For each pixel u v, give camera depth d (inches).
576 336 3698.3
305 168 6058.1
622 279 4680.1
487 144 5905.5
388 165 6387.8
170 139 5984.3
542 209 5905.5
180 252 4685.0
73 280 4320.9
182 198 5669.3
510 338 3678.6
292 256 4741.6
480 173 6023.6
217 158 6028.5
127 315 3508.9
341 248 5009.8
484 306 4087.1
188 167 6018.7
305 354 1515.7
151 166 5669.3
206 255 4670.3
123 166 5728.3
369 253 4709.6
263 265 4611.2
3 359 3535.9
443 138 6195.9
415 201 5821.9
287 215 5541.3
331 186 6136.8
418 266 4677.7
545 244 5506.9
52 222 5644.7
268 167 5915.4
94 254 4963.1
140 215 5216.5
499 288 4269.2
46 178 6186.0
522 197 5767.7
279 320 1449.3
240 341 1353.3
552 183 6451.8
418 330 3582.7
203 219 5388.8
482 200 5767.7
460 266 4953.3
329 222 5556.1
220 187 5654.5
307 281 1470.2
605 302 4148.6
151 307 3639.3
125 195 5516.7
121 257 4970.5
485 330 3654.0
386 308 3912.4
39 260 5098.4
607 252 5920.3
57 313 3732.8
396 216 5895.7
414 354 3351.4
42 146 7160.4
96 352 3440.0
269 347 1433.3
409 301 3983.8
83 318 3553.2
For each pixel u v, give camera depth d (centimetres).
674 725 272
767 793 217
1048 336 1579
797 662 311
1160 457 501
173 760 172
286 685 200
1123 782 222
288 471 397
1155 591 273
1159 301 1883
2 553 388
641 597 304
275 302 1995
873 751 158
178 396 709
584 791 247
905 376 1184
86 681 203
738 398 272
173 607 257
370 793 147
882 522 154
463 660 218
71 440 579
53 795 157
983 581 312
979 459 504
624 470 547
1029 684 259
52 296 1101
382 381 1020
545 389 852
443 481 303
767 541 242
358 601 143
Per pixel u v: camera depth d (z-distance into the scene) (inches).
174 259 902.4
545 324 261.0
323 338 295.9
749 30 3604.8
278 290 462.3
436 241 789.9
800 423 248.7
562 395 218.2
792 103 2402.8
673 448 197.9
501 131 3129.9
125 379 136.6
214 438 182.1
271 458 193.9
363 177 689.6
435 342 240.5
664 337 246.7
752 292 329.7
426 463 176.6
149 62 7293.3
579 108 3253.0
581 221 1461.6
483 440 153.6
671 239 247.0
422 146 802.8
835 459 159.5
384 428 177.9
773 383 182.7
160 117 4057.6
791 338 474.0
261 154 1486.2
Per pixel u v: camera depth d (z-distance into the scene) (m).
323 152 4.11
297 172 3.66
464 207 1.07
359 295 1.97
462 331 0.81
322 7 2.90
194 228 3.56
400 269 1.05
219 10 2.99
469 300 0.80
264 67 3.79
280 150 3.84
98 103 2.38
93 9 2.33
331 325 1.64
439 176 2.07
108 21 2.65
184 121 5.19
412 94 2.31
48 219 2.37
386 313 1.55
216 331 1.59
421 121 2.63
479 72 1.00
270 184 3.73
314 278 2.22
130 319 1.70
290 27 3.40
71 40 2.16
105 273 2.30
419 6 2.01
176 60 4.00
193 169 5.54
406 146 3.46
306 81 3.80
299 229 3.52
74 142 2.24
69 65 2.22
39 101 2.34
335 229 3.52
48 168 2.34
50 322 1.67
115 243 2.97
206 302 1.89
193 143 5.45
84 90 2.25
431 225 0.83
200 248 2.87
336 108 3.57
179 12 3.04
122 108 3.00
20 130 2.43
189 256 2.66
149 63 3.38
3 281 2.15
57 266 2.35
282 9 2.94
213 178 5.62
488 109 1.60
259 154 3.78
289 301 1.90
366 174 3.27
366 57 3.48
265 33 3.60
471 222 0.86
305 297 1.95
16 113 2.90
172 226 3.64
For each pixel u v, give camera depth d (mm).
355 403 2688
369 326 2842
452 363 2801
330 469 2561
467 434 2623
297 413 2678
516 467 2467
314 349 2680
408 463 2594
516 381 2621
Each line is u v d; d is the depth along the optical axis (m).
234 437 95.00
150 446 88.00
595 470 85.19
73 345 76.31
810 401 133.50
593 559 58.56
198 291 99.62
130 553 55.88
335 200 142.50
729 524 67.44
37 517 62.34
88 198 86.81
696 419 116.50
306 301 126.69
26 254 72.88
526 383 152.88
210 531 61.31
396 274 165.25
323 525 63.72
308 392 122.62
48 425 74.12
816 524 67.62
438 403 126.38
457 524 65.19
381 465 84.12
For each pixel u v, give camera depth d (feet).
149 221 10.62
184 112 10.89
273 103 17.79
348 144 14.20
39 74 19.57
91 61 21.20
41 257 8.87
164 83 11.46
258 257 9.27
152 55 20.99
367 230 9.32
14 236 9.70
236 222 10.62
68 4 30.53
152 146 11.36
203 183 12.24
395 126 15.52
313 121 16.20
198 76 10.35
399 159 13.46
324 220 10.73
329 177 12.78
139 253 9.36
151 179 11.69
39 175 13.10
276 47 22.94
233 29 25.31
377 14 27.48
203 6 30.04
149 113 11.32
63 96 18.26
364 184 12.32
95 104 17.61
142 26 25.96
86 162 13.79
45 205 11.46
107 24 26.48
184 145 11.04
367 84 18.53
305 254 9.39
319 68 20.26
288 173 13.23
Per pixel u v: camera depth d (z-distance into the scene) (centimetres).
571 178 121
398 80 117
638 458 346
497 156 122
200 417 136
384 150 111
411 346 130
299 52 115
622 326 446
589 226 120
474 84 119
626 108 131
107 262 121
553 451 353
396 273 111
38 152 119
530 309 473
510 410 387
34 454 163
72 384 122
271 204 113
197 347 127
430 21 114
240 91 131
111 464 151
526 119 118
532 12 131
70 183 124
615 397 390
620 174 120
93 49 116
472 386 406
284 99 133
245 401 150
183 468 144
◇ ◇ ◇ ◇
Could you set down, word for word, only the lines above from the line with "1160 457 501" to the line with "767 541 242", including both?

> _Task output_:
1160 457 501
173 760 172
286 685 200
1123 782 222
288 471 397
1155 591 273
1159 301 1883
2 553 388
641 597 304
275 302 1995
873 751 158
178 396 709
584 791 247
905 376 1184
86 681 203
738 398 272
173 607 257
370 793 147
882 522 154
463 660 218
71 440 579
53 795 157
983 581 312
979 459 504
624 470 547
1029 684 259
52 296 1101
382 381 1020
545 389 852
443 481 303
767 541 242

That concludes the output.